### [WHAT TO PRODUCE]
Your task is to copy the stretch of lines in the records below that begins with the line containing "index tip: (323, 148)" and ends with the line containing "pinky tip: (318, 291)", exactly as written, with nothing added.

Bounding box coordinate data:
━━━━━━━━━━━━━━━━
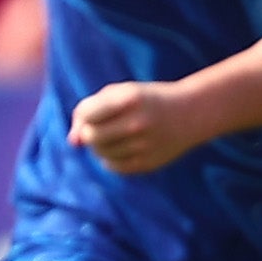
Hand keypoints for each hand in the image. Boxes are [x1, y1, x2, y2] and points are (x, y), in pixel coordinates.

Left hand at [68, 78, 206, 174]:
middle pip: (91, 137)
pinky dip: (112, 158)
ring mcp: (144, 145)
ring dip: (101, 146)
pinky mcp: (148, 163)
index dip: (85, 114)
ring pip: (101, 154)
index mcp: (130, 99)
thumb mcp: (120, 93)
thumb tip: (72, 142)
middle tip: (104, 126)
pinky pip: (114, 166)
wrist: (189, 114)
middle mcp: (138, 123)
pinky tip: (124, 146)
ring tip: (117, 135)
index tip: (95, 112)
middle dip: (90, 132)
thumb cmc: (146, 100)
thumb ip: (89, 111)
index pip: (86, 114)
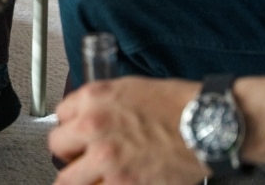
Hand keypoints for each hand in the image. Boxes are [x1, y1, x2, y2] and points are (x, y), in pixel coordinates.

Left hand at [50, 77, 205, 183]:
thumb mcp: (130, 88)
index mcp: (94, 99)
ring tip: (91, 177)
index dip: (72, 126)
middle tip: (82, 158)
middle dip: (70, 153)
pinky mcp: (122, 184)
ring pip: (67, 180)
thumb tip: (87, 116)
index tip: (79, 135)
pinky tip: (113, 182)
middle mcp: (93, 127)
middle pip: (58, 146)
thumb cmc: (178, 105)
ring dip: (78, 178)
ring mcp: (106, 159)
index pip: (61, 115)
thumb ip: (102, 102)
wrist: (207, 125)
━━━━━━━━━━━━━━━━
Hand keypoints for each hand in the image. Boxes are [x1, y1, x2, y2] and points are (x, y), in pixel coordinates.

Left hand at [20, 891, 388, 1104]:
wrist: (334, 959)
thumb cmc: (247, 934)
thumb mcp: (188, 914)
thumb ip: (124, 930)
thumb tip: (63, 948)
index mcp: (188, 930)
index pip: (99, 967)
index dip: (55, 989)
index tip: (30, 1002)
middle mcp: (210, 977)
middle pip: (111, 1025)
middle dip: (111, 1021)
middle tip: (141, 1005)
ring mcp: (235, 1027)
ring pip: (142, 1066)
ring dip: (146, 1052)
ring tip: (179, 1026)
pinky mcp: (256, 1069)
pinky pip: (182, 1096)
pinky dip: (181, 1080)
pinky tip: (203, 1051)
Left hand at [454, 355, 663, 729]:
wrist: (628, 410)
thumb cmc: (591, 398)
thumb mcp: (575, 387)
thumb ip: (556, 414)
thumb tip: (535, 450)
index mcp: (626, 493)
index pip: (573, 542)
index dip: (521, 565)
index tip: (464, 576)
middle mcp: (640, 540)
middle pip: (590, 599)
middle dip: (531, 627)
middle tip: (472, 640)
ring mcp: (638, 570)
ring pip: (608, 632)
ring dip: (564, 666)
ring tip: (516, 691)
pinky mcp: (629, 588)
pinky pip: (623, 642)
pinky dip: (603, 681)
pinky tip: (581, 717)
━━━━━━━━━━━━━━━━
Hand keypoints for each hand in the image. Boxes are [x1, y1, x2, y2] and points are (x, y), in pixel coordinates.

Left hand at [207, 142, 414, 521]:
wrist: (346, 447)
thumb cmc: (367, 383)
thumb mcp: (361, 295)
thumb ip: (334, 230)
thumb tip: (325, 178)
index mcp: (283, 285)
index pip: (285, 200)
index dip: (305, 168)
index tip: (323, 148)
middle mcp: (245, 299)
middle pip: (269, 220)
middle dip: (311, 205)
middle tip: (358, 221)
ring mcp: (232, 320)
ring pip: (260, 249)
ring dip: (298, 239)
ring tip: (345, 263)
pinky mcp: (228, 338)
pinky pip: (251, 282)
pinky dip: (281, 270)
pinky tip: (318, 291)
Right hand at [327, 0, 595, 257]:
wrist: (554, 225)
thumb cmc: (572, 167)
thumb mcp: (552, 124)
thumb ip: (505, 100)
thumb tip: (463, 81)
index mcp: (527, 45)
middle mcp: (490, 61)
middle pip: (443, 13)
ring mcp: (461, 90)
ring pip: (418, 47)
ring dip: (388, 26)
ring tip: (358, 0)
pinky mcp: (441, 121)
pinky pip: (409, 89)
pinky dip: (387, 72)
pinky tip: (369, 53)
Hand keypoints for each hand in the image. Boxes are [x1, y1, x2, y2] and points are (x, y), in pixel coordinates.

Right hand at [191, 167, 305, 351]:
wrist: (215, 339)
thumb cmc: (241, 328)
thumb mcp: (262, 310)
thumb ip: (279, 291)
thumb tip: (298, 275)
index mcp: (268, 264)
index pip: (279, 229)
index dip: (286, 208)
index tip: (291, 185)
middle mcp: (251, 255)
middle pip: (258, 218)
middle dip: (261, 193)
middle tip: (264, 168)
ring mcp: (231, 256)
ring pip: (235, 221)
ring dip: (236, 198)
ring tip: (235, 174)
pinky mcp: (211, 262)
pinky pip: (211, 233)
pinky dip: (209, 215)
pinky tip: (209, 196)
━━━━━━━━━━━━━━━━
### [RESPONSE TO THIS EXERCISE]
index tip: (323, 148)
middle mcp: (245, 299)
middle pip: (269, 220)
middle dip: (311, 205)
middle tip: (358, 221)
ring mcp: (232, 320)
ring pip: (260, 249)
ring dip: (298, 239)
ring tip: (345, 263)
pinky mcp: (228, 338)
pinky pip: (251, 282)
pinky dip: (281, 270)
pinky tip: (318, 291)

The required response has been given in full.